166. It is clear that this determination is not one that I would consider technical subject matter but rather, is entirely subjective and dependent on costs or a customer specification. Therefore the problem addressed by the claims it not one of technical limitation in sorting or recovering valuable material, but a logistical or business problem.
167. In this regard, it is clear that the substance of the invention is directed towards nothing more than the arrangement of mineral processing concepts which could be used to sort and upgrade mined material. While there is a requirement that the arrangement must be able to sort and upgrade mined material in accordance with a grade threshold, as per above this threshold is entirely subjective and dependent on costs or a customer specification. It follows that the economic significance which may result from sorting or upgrading the mined material is unrelated to any improvement in the functionality of the system.
168. Consequently it is clear that the substance of the invention as defined in the independent claims is purely a logistical process. I have considered the dependent claims and find that they do not incorporate any features which would resolve the issues of patentable subject matter.
169. Therefore I find that the subject matter of all of the claims do not define a manner of manufacture.
Are the claims directed towards mere working directions?
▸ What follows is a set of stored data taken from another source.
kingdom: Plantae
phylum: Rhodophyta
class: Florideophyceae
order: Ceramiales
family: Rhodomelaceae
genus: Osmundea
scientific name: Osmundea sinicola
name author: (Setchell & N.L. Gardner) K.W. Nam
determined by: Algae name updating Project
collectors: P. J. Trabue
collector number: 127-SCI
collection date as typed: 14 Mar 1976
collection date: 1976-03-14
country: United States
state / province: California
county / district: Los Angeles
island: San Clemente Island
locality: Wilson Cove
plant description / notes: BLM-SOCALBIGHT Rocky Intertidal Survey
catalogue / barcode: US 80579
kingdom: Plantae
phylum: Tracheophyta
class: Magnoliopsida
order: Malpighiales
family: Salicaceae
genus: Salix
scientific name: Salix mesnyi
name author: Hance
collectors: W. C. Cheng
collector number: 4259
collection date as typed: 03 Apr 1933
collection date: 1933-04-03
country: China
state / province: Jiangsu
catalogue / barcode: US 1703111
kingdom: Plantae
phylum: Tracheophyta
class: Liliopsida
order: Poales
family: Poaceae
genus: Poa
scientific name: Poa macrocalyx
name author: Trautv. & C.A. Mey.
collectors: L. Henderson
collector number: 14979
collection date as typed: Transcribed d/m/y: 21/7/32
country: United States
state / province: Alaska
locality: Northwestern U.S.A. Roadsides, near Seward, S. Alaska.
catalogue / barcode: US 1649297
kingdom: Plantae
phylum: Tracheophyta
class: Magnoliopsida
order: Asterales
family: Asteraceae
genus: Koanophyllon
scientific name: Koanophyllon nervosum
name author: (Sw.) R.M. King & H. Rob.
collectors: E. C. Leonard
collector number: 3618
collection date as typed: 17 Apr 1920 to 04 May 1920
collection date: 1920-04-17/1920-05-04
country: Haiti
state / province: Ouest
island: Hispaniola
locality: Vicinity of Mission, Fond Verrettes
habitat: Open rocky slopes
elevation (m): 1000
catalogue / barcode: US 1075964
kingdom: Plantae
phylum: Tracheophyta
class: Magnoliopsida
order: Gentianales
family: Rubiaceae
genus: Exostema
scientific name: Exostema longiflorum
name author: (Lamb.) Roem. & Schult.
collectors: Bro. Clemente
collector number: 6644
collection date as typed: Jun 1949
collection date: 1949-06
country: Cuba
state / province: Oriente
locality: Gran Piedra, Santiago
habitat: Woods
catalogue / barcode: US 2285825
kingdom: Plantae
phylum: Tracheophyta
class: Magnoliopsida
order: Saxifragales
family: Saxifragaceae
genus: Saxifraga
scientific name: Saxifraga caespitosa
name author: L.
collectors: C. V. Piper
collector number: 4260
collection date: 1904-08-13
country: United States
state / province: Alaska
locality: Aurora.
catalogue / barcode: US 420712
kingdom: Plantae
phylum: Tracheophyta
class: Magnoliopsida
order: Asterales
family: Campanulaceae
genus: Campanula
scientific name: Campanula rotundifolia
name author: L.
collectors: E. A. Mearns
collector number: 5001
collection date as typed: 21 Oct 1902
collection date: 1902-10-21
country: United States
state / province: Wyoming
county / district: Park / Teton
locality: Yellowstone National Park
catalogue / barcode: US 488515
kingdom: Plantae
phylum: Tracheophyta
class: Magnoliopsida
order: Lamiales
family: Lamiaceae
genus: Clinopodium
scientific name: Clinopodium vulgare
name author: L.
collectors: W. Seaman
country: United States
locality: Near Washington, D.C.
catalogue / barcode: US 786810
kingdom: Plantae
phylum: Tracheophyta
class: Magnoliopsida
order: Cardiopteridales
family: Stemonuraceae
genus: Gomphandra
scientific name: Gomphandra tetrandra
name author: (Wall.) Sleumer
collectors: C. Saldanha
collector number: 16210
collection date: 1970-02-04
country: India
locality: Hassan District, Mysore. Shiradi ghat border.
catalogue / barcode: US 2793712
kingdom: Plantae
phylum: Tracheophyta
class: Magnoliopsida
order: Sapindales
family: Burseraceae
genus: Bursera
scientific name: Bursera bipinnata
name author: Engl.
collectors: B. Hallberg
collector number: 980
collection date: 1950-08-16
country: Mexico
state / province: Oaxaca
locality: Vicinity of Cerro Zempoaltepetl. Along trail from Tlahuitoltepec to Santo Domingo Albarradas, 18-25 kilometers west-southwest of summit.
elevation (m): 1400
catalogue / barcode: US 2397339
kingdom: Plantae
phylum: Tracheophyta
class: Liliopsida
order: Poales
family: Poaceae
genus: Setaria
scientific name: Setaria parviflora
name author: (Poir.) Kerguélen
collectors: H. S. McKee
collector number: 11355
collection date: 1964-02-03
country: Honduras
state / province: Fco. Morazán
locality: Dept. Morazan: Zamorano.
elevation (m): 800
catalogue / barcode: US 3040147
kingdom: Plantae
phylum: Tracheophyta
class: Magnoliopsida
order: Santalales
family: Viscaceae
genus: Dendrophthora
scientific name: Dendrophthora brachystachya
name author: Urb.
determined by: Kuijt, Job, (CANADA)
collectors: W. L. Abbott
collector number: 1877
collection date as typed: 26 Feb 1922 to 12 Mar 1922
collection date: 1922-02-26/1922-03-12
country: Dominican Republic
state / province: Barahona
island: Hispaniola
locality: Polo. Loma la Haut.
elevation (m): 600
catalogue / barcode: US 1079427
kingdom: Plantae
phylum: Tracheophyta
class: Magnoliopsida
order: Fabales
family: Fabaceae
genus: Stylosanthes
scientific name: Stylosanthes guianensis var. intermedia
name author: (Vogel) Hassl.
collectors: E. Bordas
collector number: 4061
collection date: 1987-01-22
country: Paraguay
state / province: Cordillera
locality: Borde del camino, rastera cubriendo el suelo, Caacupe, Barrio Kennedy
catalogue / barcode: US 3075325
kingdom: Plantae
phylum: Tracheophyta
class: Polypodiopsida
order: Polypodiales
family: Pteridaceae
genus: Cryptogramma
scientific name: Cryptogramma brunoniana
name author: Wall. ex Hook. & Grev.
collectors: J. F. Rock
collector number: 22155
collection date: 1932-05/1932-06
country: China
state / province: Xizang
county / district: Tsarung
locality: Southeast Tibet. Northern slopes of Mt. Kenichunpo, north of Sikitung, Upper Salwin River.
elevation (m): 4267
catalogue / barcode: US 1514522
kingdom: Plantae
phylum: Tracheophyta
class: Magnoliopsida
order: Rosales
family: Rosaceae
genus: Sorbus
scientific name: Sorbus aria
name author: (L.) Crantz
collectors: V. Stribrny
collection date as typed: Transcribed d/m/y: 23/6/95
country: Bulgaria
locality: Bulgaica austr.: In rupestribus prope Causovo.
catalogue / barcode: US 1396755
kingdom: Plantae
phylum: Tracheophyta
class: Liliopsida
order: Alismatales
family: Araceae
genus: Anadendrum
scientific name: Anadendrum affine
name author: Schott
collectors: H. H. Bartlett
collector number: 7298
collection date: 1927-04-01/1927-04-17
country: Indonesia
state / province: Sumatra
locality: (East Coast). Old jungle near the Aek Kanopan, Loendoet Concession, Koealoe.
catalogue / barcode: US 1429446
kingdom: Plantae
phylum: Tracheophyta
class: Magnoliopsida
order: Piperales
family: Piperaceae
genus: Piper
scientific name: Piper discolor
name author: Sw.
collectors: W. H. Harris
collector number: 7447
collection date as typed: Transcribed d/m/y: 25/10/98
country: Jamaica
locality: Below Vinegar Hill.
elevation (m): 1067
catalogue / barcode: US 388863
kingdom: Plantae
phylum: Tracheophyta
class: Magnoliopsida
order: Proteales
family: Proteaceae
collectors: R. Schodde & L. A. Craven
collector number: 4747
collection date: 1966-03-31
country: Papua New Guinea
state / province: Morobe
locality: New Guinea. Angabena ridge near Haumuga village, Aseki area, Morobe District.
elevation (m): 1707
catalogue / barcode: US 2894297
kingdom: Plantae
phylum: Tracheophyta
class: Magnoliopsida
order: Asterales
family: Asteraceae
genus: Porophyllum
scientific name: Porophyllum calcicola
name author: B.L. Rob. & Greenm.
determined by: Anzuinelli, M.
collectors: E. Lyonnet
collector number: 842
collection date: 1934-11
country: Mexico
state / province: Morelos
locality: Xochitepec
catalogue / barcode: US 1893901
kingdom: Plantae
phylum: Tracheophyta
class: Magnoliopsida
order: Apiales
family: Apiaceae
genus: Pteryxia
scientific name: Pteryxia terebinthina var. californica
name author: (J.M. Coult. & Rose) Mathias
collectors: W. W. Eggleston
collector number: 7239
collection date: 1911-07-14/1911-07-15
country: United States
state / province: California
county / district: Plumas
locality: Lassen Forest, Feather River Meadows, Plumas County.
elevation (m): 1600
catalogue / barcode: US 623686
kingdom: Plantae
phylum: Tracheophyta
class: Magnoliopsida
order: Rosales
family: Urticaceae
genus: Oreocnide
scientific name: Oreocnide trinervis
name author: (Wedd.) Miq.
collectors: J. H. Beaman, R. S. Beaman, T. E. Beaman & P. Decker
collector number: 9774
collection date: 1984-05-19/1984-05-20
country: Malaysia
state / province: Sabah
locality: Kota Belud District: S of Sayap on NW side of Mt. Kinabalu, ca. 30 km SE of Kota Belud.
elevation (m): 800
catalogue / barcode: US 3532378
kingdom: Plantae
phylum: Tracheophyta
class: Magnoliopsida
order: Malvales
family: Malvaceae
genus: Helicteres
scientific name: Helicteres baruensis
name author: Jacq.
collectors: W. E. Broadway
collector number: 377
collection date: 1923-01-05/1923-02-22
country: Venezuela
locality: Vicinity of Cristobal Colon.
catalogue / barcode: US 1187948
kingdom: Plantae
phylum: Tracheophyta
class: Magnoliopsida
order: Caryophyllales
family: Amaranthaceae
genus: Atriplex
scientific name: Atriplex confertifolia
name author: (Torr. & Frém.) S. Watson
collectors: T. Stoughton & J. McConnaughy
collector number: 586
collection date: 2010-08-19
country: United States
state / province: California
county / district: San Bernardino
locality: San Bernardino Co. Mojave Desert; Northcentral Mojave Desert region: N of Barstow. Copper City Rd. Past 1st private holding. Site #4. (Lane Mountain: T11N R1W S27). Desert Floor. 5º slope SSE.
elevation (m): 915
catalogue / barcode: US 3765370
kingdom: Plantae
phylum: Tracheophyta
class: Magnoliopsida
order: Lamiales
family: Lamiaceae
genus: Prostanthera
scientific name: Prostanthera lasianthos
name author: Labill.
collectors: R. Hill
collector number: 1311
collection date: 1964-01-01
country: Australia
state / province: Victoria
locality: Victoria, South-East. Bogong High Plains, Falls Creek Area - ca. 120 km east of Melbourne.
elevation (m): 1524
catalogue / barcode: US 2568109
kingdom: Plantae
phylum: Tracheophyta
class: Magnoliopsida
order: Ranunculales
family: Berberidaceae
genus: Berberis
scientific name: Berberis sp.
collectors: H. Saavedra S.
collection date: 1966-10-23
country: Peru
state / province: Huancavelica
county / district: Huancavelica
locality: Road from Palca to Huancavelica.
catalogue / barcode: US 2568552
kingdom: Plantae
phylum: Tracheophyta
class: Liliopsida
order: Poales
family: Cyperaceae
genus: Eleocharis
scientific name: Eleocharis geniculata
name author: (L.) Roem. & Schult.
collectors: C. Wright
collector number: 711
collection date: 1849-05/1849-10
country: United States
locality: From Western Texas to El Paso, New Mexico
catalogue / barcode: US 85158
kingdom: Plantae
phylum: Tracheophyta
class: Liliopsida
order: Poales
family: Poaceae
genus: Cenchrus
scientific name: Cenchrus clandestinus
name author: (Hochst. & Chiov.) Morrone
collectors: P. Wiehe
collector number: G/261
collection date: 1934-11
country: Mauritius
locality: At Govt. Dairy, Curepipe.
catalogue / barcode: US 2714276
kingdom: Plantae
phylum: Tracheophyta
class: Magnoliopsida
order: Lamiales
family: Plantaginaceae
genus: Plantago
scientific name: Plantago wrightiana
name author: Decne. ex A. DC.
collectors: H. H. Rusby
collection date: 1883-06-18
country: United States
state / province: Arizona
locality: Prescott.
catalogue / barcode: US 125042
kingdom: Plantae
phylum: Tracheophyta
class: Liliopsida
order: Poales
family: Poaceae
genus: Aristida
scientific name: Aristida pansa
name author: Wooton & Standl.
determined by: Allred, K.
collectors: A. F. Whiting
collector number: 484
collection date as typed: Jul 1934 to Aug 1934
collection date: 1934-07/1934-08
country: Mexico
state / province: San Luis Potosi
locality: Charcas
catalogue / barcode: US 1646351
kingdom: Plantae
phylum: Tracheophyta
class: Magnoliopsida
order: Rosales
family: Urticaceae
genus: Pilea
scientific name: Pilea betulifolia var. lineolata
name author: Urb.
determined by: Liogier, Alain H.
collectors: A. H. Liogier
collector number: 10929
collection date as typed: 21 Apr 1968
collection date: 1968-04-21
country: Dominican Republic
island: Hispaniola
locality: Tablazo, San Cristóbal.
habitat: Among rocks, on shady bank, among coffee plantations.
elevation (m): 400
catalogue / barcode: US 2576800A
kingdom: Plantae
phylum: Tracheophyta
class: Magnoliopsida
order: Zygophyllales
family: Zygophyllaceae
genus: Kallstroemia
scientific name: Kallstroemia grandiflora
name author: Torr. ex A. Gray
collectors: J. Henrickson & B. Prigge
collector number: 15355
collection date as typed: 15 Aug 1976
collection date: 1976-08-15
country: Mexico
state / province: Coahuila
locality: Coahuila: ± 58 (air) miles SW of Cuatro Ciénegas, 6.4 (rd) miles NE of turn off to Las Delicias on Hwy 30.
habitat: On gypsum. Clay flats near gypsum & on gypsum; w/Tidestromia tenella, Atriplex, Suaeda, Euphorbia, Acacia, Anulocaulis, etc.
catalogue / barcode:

170. On this point, the Opponent cites Commissioner of Patents v Microcell Ltd (1959) 102 CLR 232 and relies on the reasoning set out above[95]. The Applicant’s disagree on the basis that the specification makes it clear that the claims define a combination of features[96].
[95] The Opponent’s first submission at [35]-]51]
[96] The Applicant’s submission at [54]-[59]
171. A working direction is defined as the mere optimisation of a known process to more efficiently produce an old product, or to more efficiently operate a known device to an old effect amounts to no more than a working direction, provided that result could have been achieved without inventive ingenuity. Where the result is new, or where an inventive selection is involved, such processes are patentable.
172. The claims of the opposed application are directed towards the sorting or upgrading of mined material which, as set out in the evidence, is an old result. All of the claims steps which aim to achieve this old result are described with a high degree of generality. As set out above in my discussion of inventive step in light of common general knowledge, all of the claims relate to conventional steps which are either obvious on the face of the claim, or would simply be a matter of routine.
173. In this regard, it is clear that all of the claimed steps are mere working directions. I find that the invention as claimed in all of the claims defines no more than mere working directions and thus, are not directed towards a manner of manufacture.
Conclusion
174. The Opposition is successful. I find that:
·All of the claims are not directed towards a manner of manufacture;
·1, 7 – 9, 11, 14 – 15, 19 - 20, 23, 25, 31 – 33, 36, 40 – 41, 51, 54, 57, 59, 60, 62 - 64 and 66 – 67 are not novel in light of Nienhaus.
·All of the claims are obvious in light of Nienhaus and common general knowledge
·All of the claims are obvious in light of common general knowledge alone
175. Typically where an opposition succeeds on one or more grounds, it is appropriate that the Applicant is provided an opportunity to propose suitable amendments to address the issues outlined in the decision. However I consider that there is no patentable subject matter that could potentially be claimed, and there are no suitable amendments which would overcome the ground of inventive step. I find that there is no subject matter within the specification which could form the basis for an allowable claim.
176. Consequently, the application is refused.
Costs
177. The opposition is successful. It is normal practice that costs should follow the event. I award costs according to Schedule 8 against the Applicant.